The idea started about four years ago when Scarborough developed a separate corporate structure that could serve as a third-party asset manager for 401(k) assets held by Scarborough Capital clients. Soon, Scarborough recognized he'd created something of value for other planners.

Planners who become customers of Retirement Management Systems agree to pay the company a flat fee of $20 a month for each client retirement plan the company handles. The firm allows planners to keep tabs on their clients' assets in qualifying retirement plans without taking on the accompanying fiduciary obligations, Scarborough says. Users set the stage for the time when their clients retire or switch jobs and roll over 401(k) assets to accounts managed directly by the planner - and might boost the advisors' revenues in the interim by allowing them to charge a premium for the service.

Scarborough concedes that Retirement Management Systems has yet to turn a profit.
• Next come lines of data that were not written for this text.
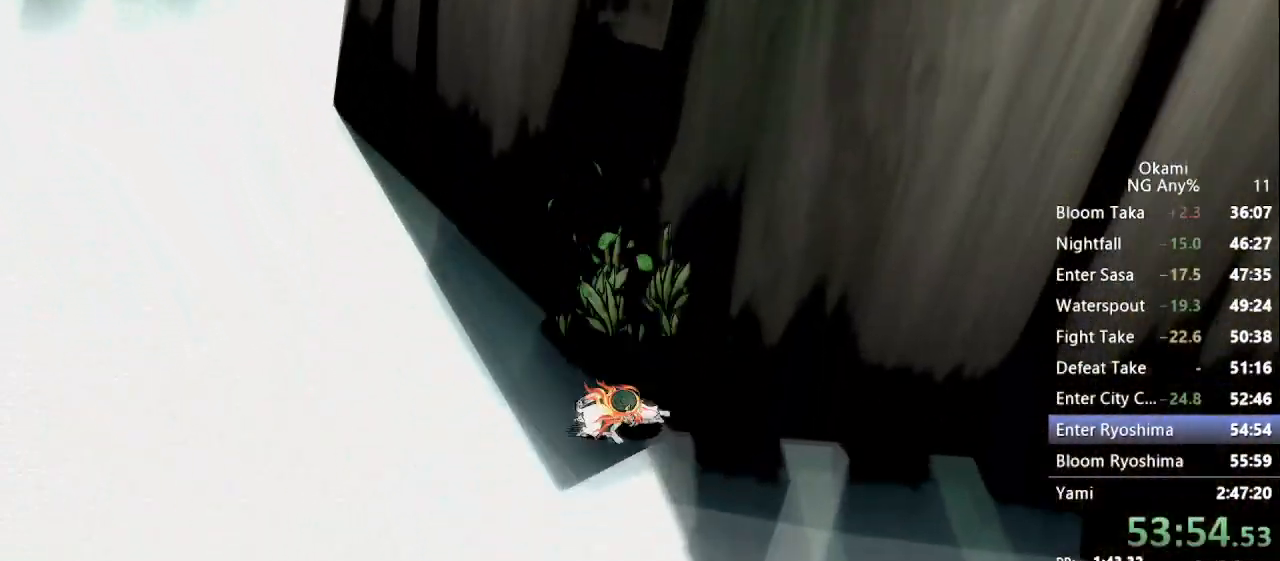
Gameplay with a controller (Xbox layout); each line is a JSON object with the inputs held at the frame after it. "button_events" lists button changes between this image and that frame as [ms after this image, input, new state], when the widget could be followed in between (sticks are given only as held states). Not read: DPAD_RIGHT DPAD_UP L3 R3 SELECT START.
{"buttons": ["A"], "left_stick": "right", "right_stick": "center", "button_events": [[333, "A", "up"], [400, "A", "down"]]}
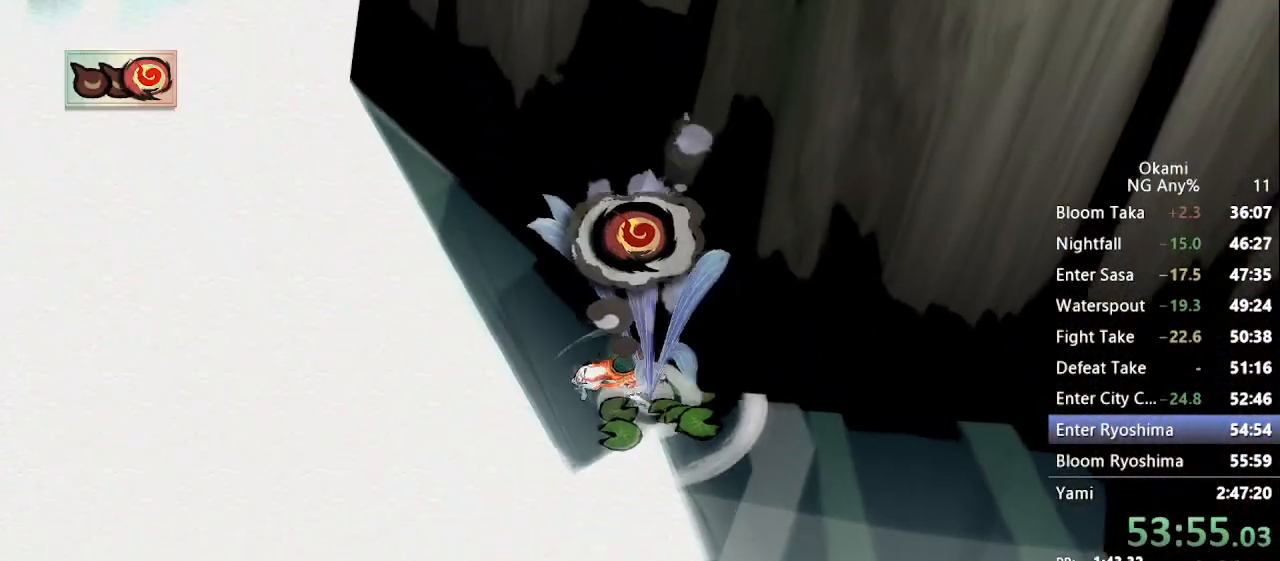
{"buttons": ["A"], "left_stick": "down-right", "right_stick": "center", "button_events": [[67, "A", "up"], [100, "A", "down"], [200, "A", "up"], [233, "A", "down"], [333, "A", "up"], [367, "A", "down"], [433, "A", "up"], [500, "A", "down"]]}
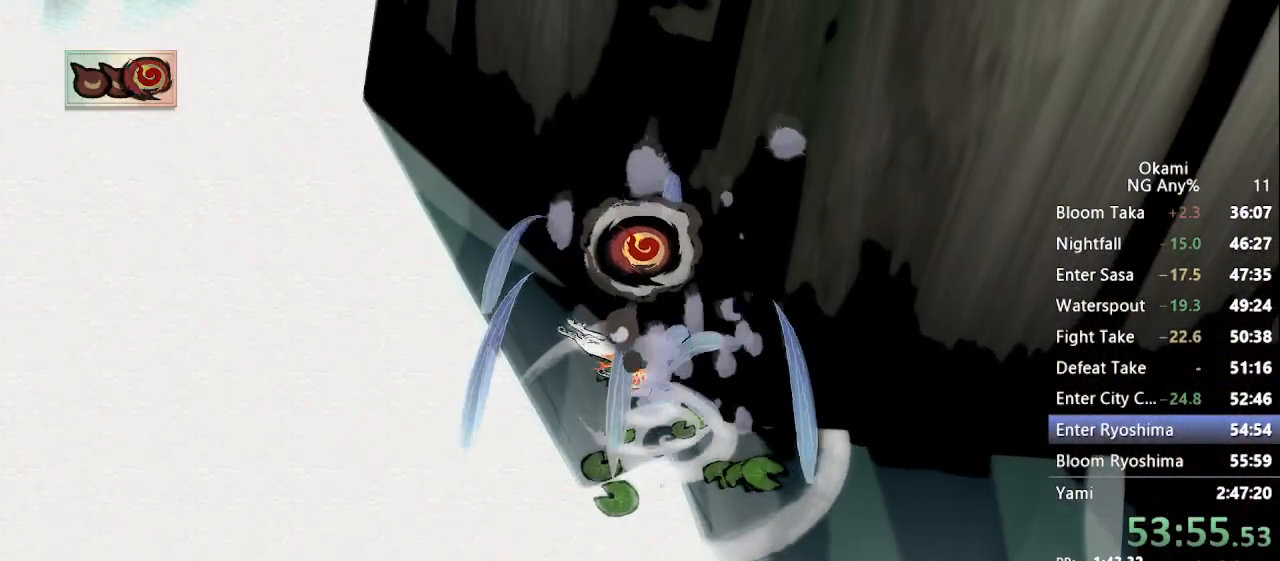
{"buttons": ["A"], "left_stick": "down-right", "right_stick": "center", "button_events": [[67, "A", "up"], [100, "A", "down"], [200, "A", "up"], [233, "A", "down"], [300, "A", "up"], [367, "A", "down"], [433, "A", "up"], [500, "A", "down"]]}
When it launched, he lost about $15,000 a month. The financial hemorrhaging has eased, he says, to about $4,000 a month. But Scarborough believes planners will find the value of the service, and he oozes optimism about the future. With little direct competition, he notes that Americans' 401(k) assets are vast.

Asked how he afforded the time away from his planning business to develop Retirement Management Systems, Scarborough laughs. "You hire people who are brighter than you," he says. "I have 11 guys who started out as interns with me." Five of them have bought the planning firm while Scarborough, 60, stakes his future on his newer business.



Alan Moore, a planner at Serenity Financial Consulting in Milwaukee, began his advising practice just this year and manages $3 million in assets. Moore already has a side business: Through it, Moore offers other planners both prepackaged and customized blog posts they can use to communicate with clients and try to raise their firms' place in search engine rankings. He charges about $900 for 15 customized posts. Moore believes his company fills a void. For planners "to take the time out of their day - possibly two to four hours - to write a blog" can be a drain.

When a top planner's time may be valued at $200 an hour, he says, it makes little sense to expend time on writing. In addition, he notes, some planners struggle to write, and often produce poor-quality copy. Or "it just doesn't get done," he says.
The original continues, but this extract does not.